1) . This is the right approach to incorporate voice recognition into a service, such as the Google api, where callback methods are used to get the results. In order for it to work continuously, the service must deal with wakelock, which will avoid getting into sleep mode. For more information, see Periodic blocking to block attacks on Android. This has one big drawback - the high battery efficiency, caused by the continuous operation of the processor and unprecedented calculations of incoming audio data. (Can be reduced using filters, thresholds, etc.)

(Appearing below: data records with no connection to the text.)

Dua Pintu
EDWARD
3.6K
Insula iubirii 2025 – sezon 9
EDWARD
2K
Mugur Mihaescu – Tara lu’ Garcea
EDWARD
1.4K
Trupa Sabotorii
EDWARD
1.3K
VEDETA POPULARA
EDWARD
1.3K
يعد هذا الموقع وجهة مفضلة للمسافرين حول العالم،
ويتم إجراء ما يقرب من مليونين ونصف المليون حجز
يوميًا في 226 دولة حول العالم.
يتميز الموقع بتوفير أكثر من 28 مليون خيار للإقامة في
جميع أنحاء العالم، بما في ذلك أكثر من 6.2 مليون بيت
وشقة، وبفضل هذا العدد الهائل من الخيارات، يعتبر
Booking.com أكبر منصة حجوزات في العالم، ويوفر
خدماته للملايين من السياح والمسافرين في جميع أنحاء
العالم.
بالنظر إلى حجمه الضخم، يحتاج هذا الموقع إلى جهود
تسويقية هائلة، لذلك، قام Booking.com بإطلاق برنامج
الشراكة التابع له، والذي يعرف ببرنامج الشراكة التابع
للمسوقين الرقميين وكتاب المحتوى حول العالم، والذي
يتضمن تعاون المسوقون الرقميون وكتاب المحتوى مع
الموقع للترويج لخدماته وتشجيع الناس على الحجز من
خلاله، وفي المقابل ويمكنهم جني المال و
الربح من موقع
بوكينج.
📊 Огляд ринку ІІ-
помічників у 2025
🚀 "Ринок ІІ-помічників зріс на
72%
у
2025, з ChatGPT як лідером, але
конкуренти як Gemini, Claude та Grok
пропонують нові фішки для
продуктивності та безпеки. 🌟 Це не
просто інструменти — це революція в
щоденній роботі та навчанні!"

2) Voice recognition is not an easy task. It requires a huge amount of computation and data for reference. If the input sound is not clear (noise, many human voices, etc.), it is more difficult to get the right output. What can be done to improve accuracy is the input sound of the filter: noise reduction, low-pass filter, etc. You cannot expect 100% accuracy, but you can reach 80-95%.

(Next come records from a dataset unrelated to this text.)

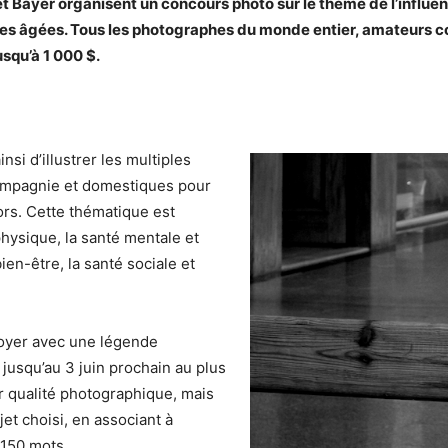
et Bayer organisent un concours photo sur le thème de l’infl
sonnes âgées. Tous les photographes du monde entier, amateurs
usqu’à 1 000 $.
si d’illustrer les multiples
ompagnie et domestiques pour
ors. Cette thématique est
hysique, la santé mentale et
ien-être, la santé sociale et
voyer avec une légende
jusqu’au 3 juin prochain au plus
ur qualité photographique, mais
jet choisi, en associant à
 150 mots.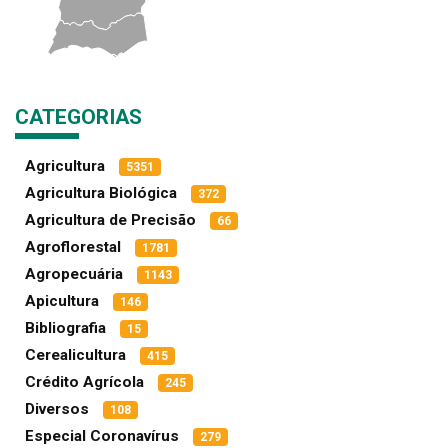
CATEGORIAS
Agricultura
5351
Agricultura Biológica
372
Agricultura de Precisão
66
Agroflorestal
1781
Agropecuária
1143
Apicultura
146
Bibliografia
15
Cerealicultura
415
Crédito Agrícola
245
Diversos
108
Especial Coronavírus
279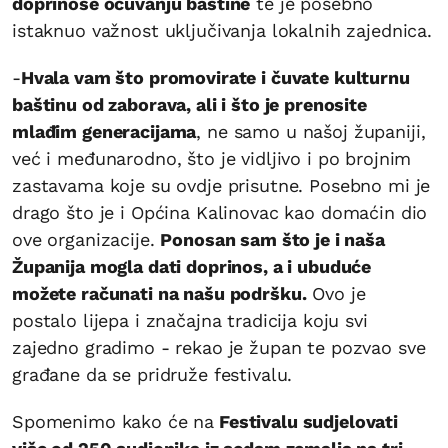
doprinose očuvanju baštine
te je posebno
istaknuo važnost uključivanja lokalnih zajednica.
-
Hvala vam što promovirate i čuvate kulturnu
baštinu od zaborava, ali i što je prenosite
mlađim generacijama
, ne samo u našoj županiji,
već i međunarodno, što je vidljivo i po brojnim
zastavama koje su ovdje prisutne. Posebno mi je
drago što je i Općina Kalinovac kao domaćin dio
ove organizacije.
Ponosan sam što je i naša
Županija mogla dati doprinos, a i ubuduće
možete računati na našu podršku.
Ovo je
postalo lijepa i značajna tradicija koju svi
zajedno gradimo - rekao je župan te pozvao sve
građane da se pridruže festivalu.
Spomenimo kako će na
Festivalu sudjelovati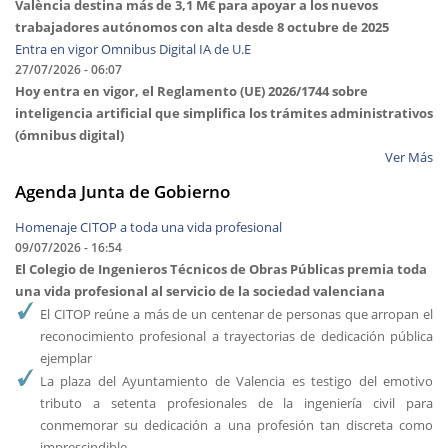
València destina más de 3,1 M€ para apoyar a los nuevos
trabajadores autónomos con alta desde 8 octubre de 2025
Entra en vigor Omnibus Digital IA de U.E
27/07/2026 - 06:07
Hoy entra en vigor, el Reglamento (UE) 2026/1744 sobre
inteligencia artificial que simplifica los trámites administrativos
(ómnibus digital)
Ver Más
Agenda Junta de Gobierno
Homenaje CITOP a toda una vida profesional
09/07/2026 - 16:54
El Colegio de Ingenieros Técnicos de Obras Públicas
premia toda
una vida profesional al servicio de la sociedad valenciana
El CITOP reúne a más de un centenar de personas que arropan el
reconocimiento profesional a trayectorias de dedicación pública
ejemplar
La plaza del Ayuntamiento de Valencia es testigo del emotivo
tributo a setenta profesionales de la ingeniería civil para
conmemorar su dedicación a una profesión tan discreta como
imprescindible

Itβs more difficult to filter out many human voices. But some simple amplitude (sound power level) algorithms can be used with an adaptive threshold that decides when a word begins and ends. The idea is that the correct voice is the loudest = closest to the phone / device. Thus, according to 4) accuracy is better when the user speaks close to the microphone, because it is the loudest voice.

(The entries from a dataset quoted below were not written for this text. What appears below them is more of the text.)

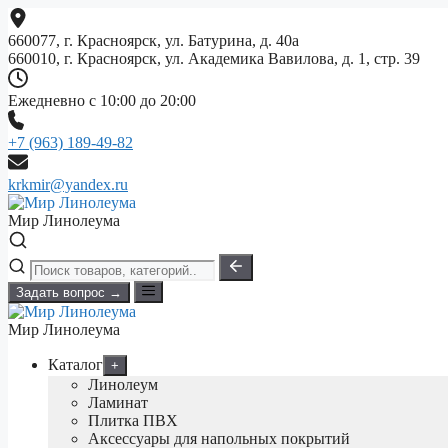
Перейти
к
660077, г. Красноярск, ул. Батурина, д. 40а
содержимому
660010, г. Красноярск, ул. Академика Вавилова, д. 1, стр. 39
Ежедневно с 10:00 до 20:00
+7 (963) 189-49-82
krkmir@yandex.ru
Мир Линолеума
Задать вопрос →
Мир Линолеума
Каталог
+
Линолеум
Ламинат
Плитка ПВХ
Аксессуары для напольных покрытий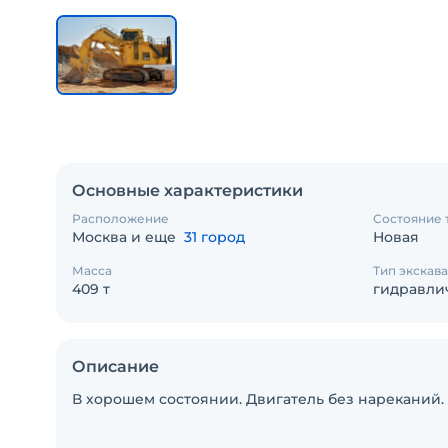
Основные характеристики
Расположение
Состояние 
Москва и еще
31 город
Новая
Масса
Тип экскав
409 т
гидравли
Описание
В хорошем состоянии. Двигатель без нареканий. Ц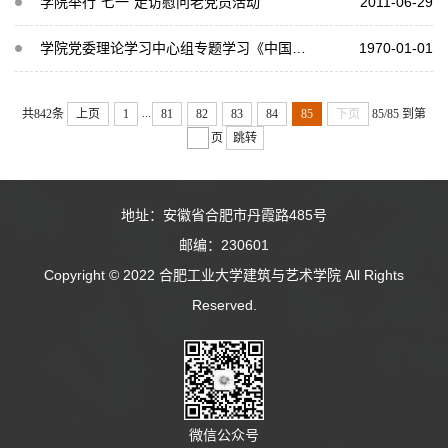
学院举行“七一”走访慰问老党员活动
2011-06-29
学院党委理论学习中心组专题学习《中国共产党问责条例》
1970-01-01
...
共842条
上页
1
81
82
83
84
85
下页
85/85
到第
页
跳转
地址：安徽省合肥市丹霞路485号
邮编：230601
Copyright © 2022 合肥工业大学建筑与艺术学院 All Rights
Reserved.
微信公众号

3) I do not know what you mean by a sensor, but there are algorithms that simply determine the human voice, rather than decode words. These algorithms are called voice activity detection (VAD). Some code should be found in the Speex project documentation http://www.speex.org/
The easiest way to process speech recognition is to use the Google Speech api, which is very good, and it recognizes many languages, but requires an Internet connection, and it takes some time to get the result. CMU Sphinx is faster, but it has several language models, it needs more RAM and proccesor calculation, since all decoding is done on the device. In my opinion, this is very good when dicitionary (words that were canceled) are small, like commands (left, right, back, stop, start, etc.).